Every device you own is training you to be adapted for a world of instant response with haptic feedback. Every service you use is streamlined to shape you in the same way, as are the ways we move around the world and ways we design our homes. This smartphoneification (for want of a better term) is in all of us and predates the smartphone, our black glass dopamine dispensers are just the perfection of the modern ideal. Slowly they are shaping us into smartphones ourselves: we recharge, we are constantly entertained, the phone slips into the hand like an appendage to assuage the anxiety of the void.

Smartphones are very knowledgeable. They cannot be wise. This shaping of ourselves into instant gratification junkies is anathema to wisdom. It’s in all of us to greater or lesser degrees, and shapes all of us. Even if you chuck your phone in the river tomorrow (tempting, but it’s bad for the river) you’ll still find the world is shaping you in this direction.

Wisdom is work. It takes time. It comes with maturity. It’s often learned through suffering and facing up to death. This is why we call our church leaders ‘elders’ and ideally most of them are old.

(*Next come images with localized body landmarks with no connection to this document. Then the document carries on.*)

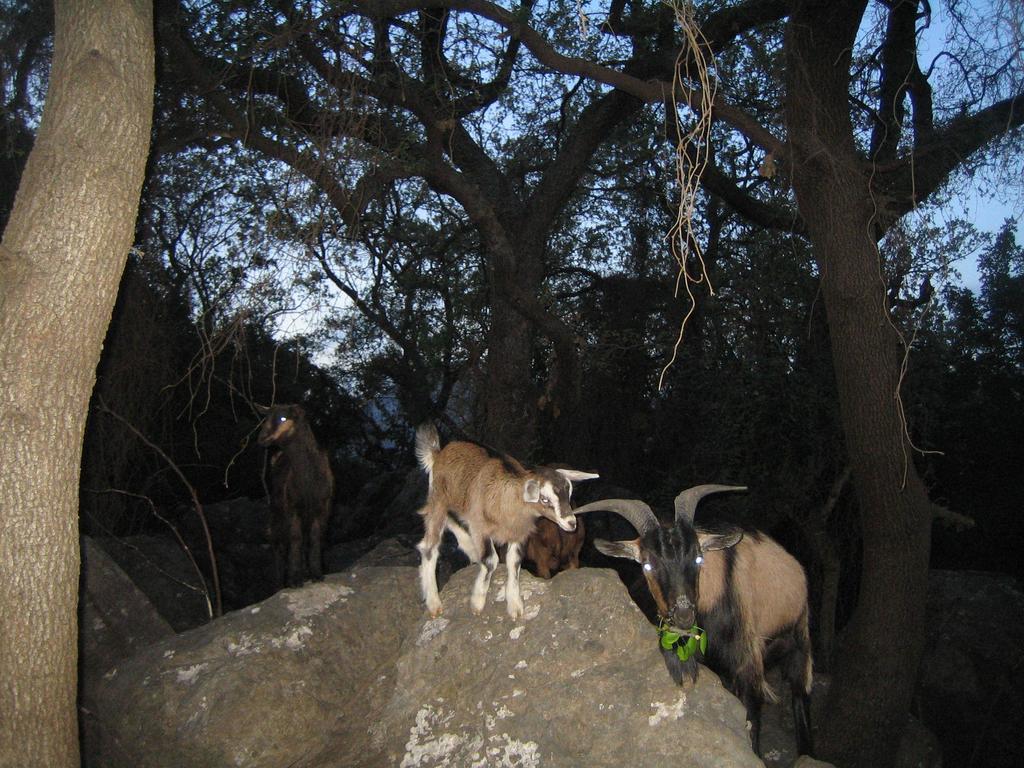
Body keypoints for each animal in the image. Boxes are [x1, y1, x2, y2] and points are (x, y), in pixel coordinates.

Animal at [258, 405, 333, 593]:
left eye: (283, 418)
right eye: (266, 418)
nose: (261, 439)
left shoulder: (322, 509)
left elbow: (315, 539)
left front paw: (316, 574)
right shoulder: (292, 509)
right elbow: (295, 541)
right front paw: (295, 580)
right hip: (277, 513)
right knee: (278, 547)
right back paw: (279, 585)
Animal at [411, 423, 598, 622]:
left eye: (569, 494)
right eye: (544, 499)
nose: (571, 523)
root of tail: (438, 453)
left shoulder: (519, 533)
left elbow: (514, 562)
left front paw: (515, 606)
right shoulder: (481, 528)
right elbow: (491, 560)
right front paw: (477, 603)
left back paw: (469, 549)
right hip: (439, 499)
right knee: (429, 546)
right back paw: (433, 603)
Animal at [577, 487, 815, 757]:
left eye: (698, 559)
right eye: (647, 564)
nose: (683, 614)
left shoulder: (746, 659)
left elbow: (751, 718)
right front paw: (681, 664)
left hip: (799, 640)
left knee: (800, 694)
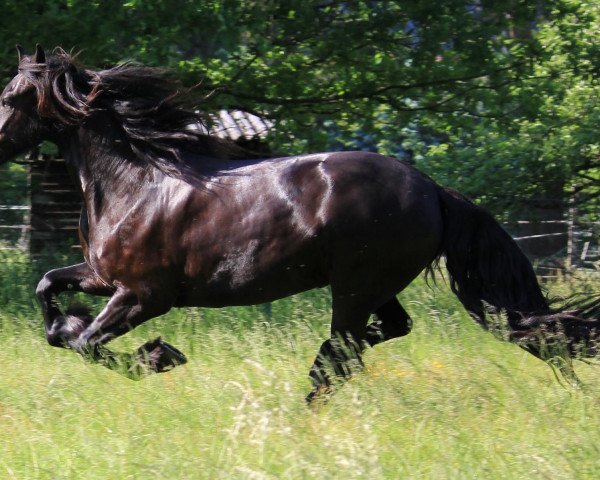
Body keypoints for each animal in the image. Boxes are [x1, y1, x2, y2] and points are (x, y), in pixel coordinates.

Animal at [0, 45, 596, 400]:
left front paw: (159, 356)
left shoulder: (145, 295)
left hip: (356, 284)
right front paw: (68, 322)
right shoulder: (105, 277)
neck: (135, 182)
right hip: (372, 285)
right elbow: (48, 290)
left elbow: (88, 345)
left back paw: (305, 399)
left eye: (11, 97)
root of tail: (431, 189)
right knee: (382, 333)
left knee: (348, 348)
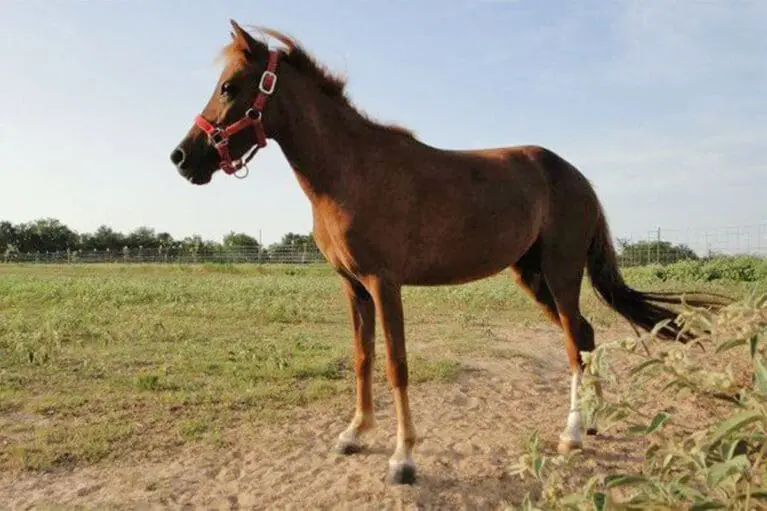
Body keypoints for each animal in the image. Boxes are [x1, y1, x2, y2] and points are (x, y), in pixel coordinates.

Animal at [169, 20, 727, 485]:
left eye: (229, 87)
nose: (182, 158)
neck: (351, 171)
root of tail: (576, 177)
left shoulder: (384, 284)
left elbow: (396, 364)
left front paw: (403, 458)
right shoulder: (353, 287)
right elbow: (363, 357)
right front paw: (355, 434)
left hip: (561, 273)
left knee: (575, 341)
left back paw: (571, 433)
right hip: (531, 275)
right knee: (586, 337)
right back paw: (591, 423)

Some of it requires asking questions, even difficult and seemingly inappropriate questions. Matthew Lee Anderson argues that:

Considering evils in imaginary form is one of the ways we learn the wages of sin without sinning ourselves. Such intellectual ventures are hazardous and require maturity and strength to be done safely.

Called into Questions, 47

Anderson moves on to consider Adam and Eve’s questioning of God’s command, which did two things: it let them contemplate sin without sinning and it made disobedience possible. These sorts of questions bring wisdom but need maturity to approach. He also suggests that dialoguing with the serpent is always folly: in Lewis’ Perelandra the Un-Man is not defeated by arguments but by Ransom killing him with his hands. But, in the same story, Tindril’s testing at the ‘serpent’s’ hands makes her wise. Anderson suggests that she grows up from ignorance into maturity through this process.

Wisdom is hard won. Wisdom is work. Sometimes wisdom requires being successful in the testing. What is hard won will be hard lost. Hard won wisdom engenders humility. The wise aren’t naïve about what they’ve gained, but some of what they’ve gained will be a healthy sense of the limits of their own wisdom. This is similar to the way that those who truly understand a topic are much more aware of the limits of their knowledge, but with the ability to chose good from bad.

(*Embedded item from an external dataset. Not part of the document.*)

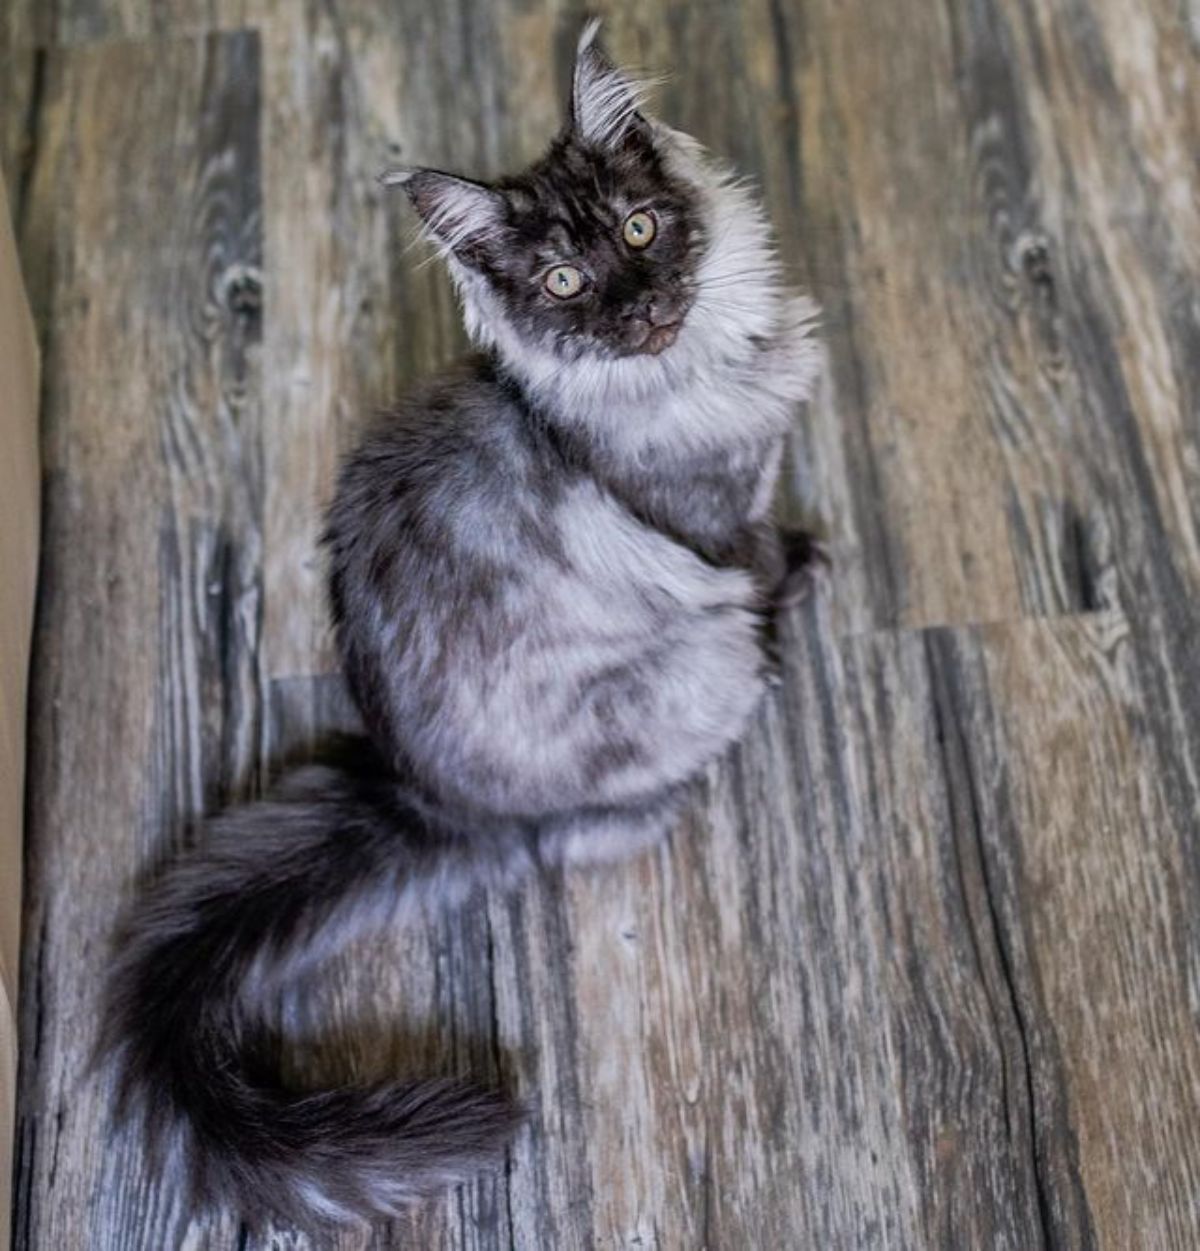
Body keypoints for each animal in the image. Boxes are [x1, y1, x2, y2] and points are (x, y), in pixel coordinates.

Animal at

This is not to say that we should look for people that are tentative about what is and isn’t foolishness, sometimes it’s very easy to tell. It does mean that we should look for wise mentors that recognise knotty problems as knotty problems and want to take the time to sit and consider them before suggesting an approach knowing that it’s imperfect.

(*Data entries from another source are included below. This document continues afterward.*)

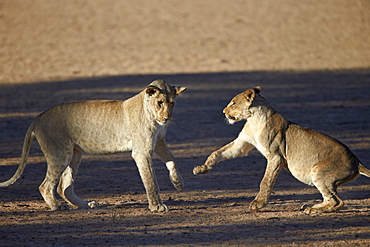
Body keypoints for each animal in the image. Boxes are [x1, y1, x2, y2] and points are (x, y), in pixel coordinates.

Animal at [0, 79, 185, 212]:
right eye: (160, 102)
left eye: (172, 103)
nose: (167, 118)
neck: (152, 115)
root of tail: (39, 117)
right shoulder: (142, 151)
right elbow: (151, 179)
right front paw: (157, 206)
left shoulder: (159, 142)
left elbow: (172, 159)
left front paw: (177, 182)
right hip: (60, 153)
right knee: (46, 186)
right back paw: (57, 206)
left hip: (74, 154)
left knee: (64, 187)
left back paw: (87, 204)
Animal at [195, 86, 368, 214]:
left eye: (233, 103)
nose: (223, 112)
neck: (253, 120)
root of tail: (357, 161)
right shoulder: (242, 145)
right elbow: (217, 153)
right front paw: (202, 168)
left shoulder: (276, 157)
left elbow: (265, 181)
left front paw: (258, 204)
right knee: (331, 199)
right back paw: (311, 206)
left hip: (318, 170)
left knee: (338, 202)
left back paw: (313, 210)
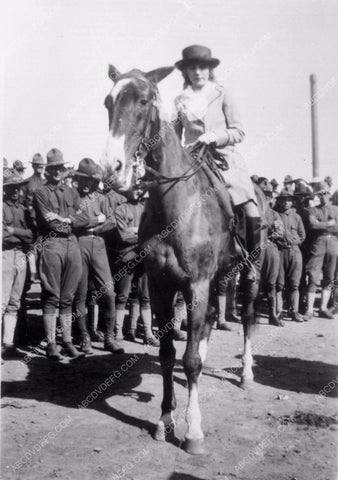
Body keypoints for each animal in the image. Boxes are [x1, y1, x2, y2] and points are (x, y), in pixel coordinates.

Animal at [101, 65, 266, 456]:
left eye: (144, 100)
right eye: (108, 102)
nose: (112, 169)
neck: (176, 205)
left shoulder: (197, 284)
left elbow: (188, 360)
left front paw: (193, 432)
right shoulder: (161, 286)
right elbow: (167, 354)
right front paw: (165, 419)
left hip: (246, 273)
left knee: (246, 317)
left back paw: (247, 373)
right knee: (205, 324)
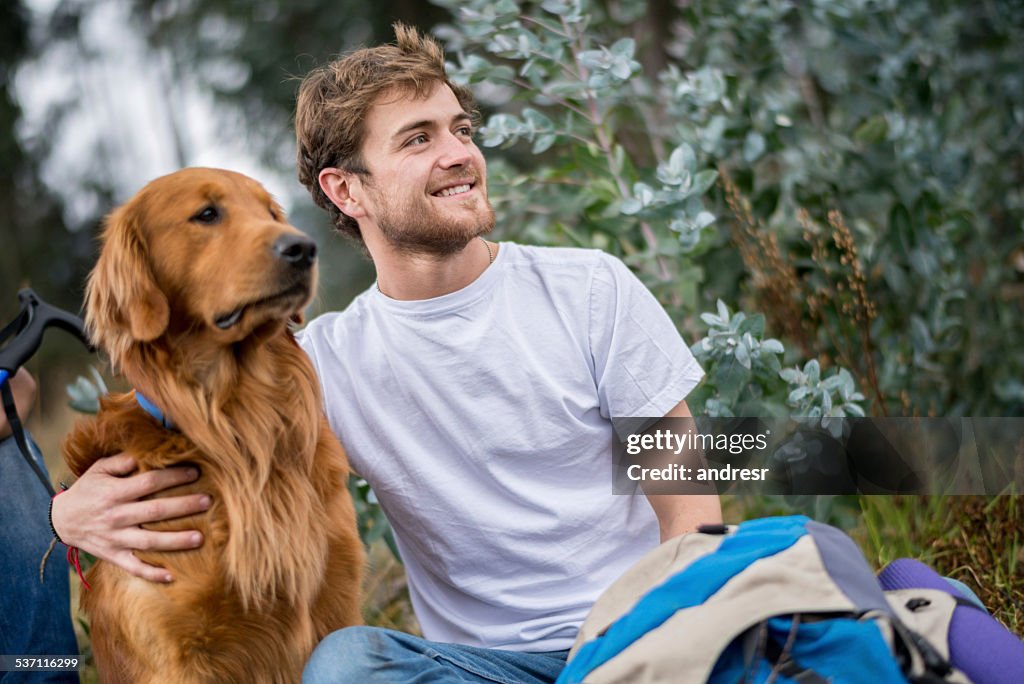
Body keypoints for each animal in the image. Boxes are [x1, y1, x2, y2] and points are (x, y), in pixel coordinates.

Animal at [62, 166, 364, 684]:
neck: (241, 423)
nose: (303, 248)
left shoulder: (337, 601)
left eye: (269, 212)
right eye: (206, 214)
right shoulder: (176, 652)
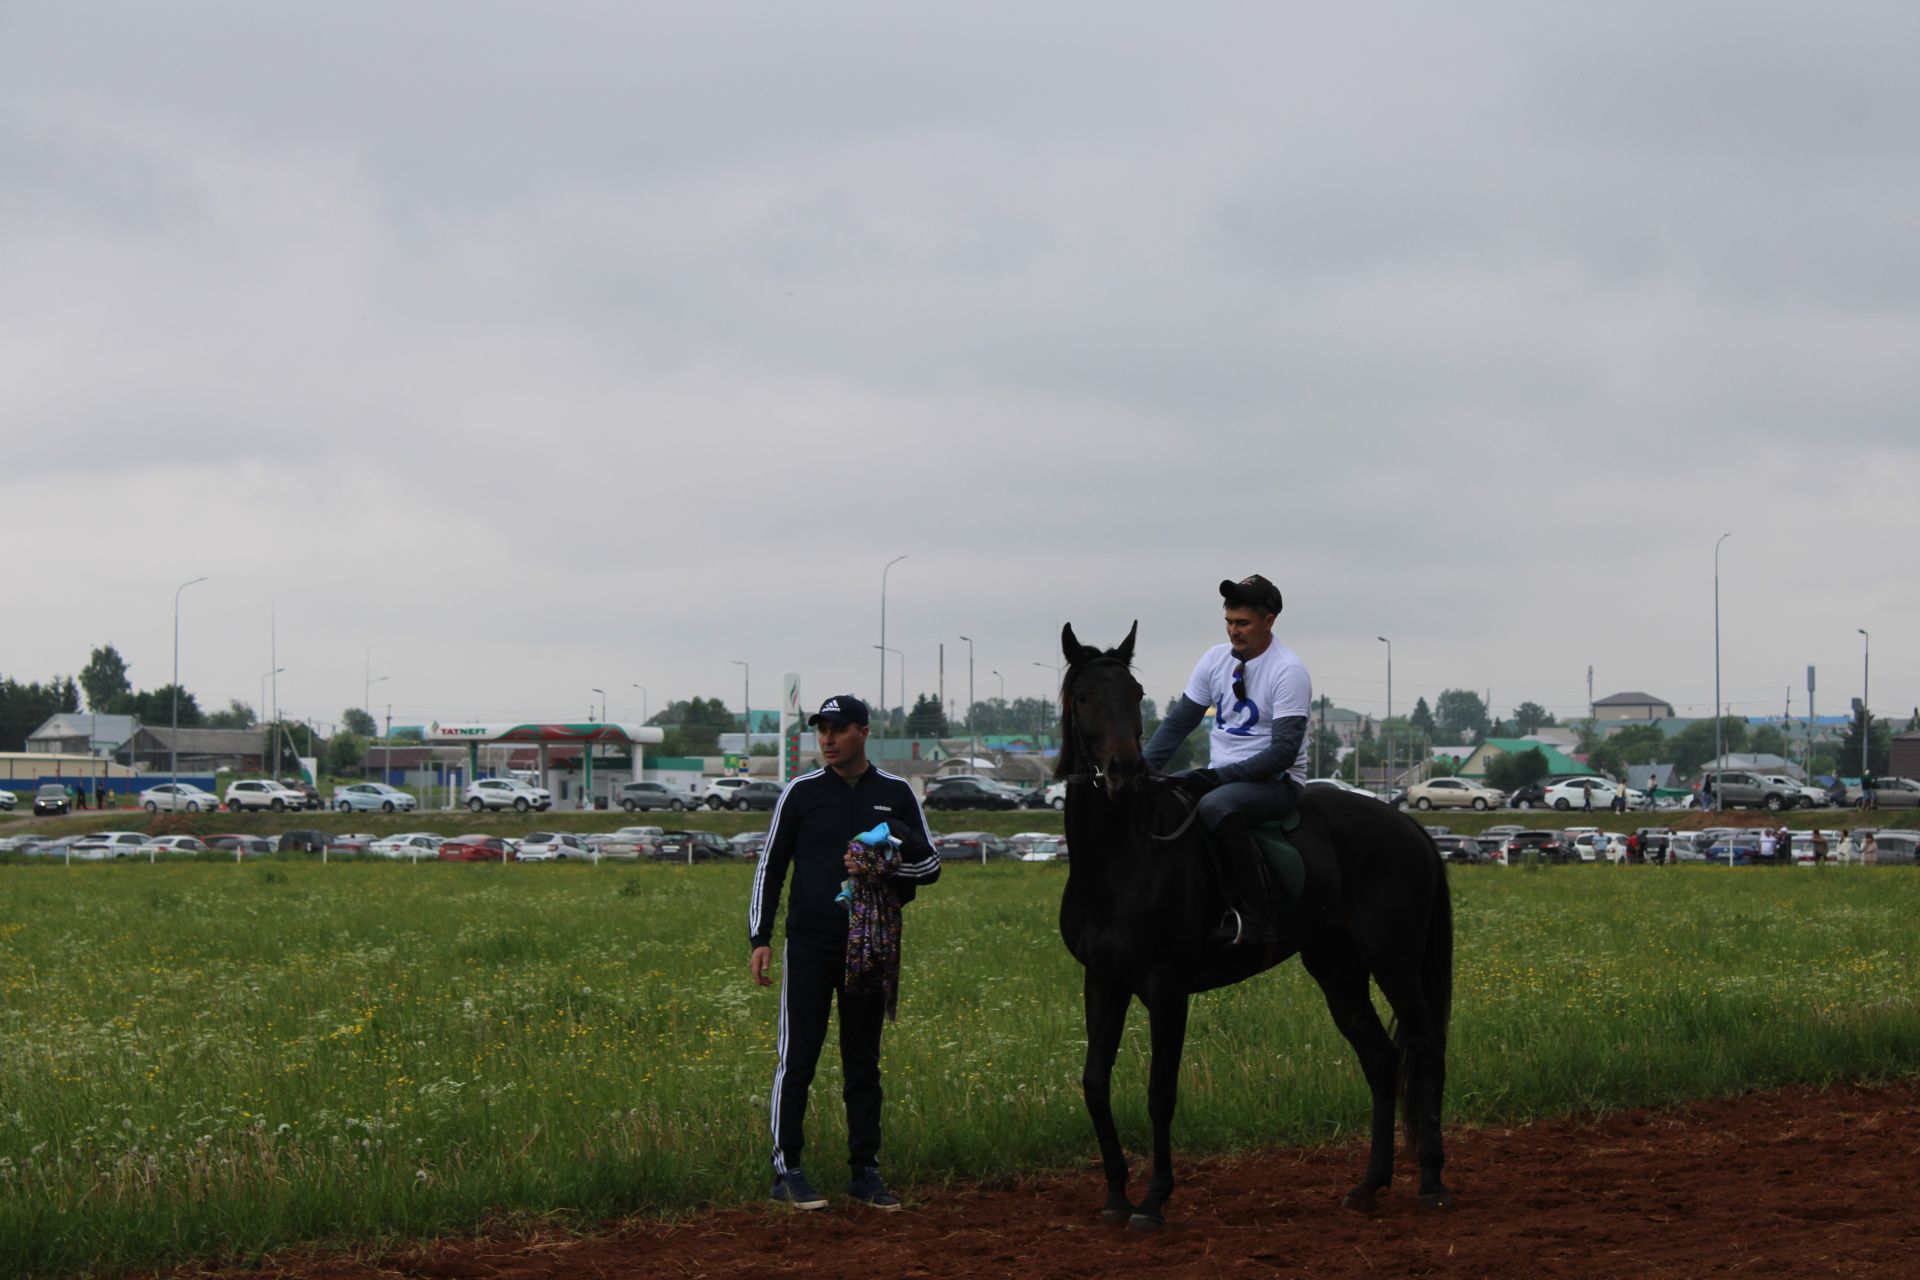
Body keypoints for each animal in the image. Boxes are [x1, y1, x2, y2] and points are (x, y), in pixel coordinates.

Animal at [1059, 621, 1443, 1228]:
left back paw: (1430, 1179)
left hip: (1396, 963)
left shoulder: (1166, 990)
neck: (1122, 857)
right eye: (1082, 696)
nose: (1125, 771)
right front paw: (1116, 1196)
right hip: (1338, 970)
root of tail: (1410, 826)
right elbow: (1095, 1083)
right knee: (1382, 1060)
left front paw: (1154, 1199)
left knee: (1424, 1048)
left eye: (1135, 694)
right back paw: (1369, 1185)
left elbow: (1160, 1093)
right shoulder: (1102, 982)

But how do you learn this wisdom? Constant practice, the writer to the Hebrews tells us. Not by sitting about thinking about the Christian life, but by living it.

Proverbs 4.7 says that the beginning of wisdom is this… and what does he say? Knowledge? No. Struggle? No. “Get wisdom.” The beginning of wisdom is getting wisdom. Wisdom begins when you look for it. And, it begins in the fear of the Lord (Proverbs 9.10).

To be wise, look for wisdom and fear God. That will begin a lifelong quest for wisdom.

Eventually, at the end of our exploring we will arrive where we started and know the place for the first time. Was Eliot right? Yes, for Christ is the wisdom of God (1 Corinthians 1). We will find wisdom in Jesus, but only at the end of the quest. Knowing where you’re going helps, but you can’t not put the work in. Wisdom needs practice, it needs a search, it needs a quest into the grand unknown to slay the dragons and get the princess and return a knight, grizzled and quiet by the weight of what you’ve seen, but in the final analysis having received the gift enough that others call you wise.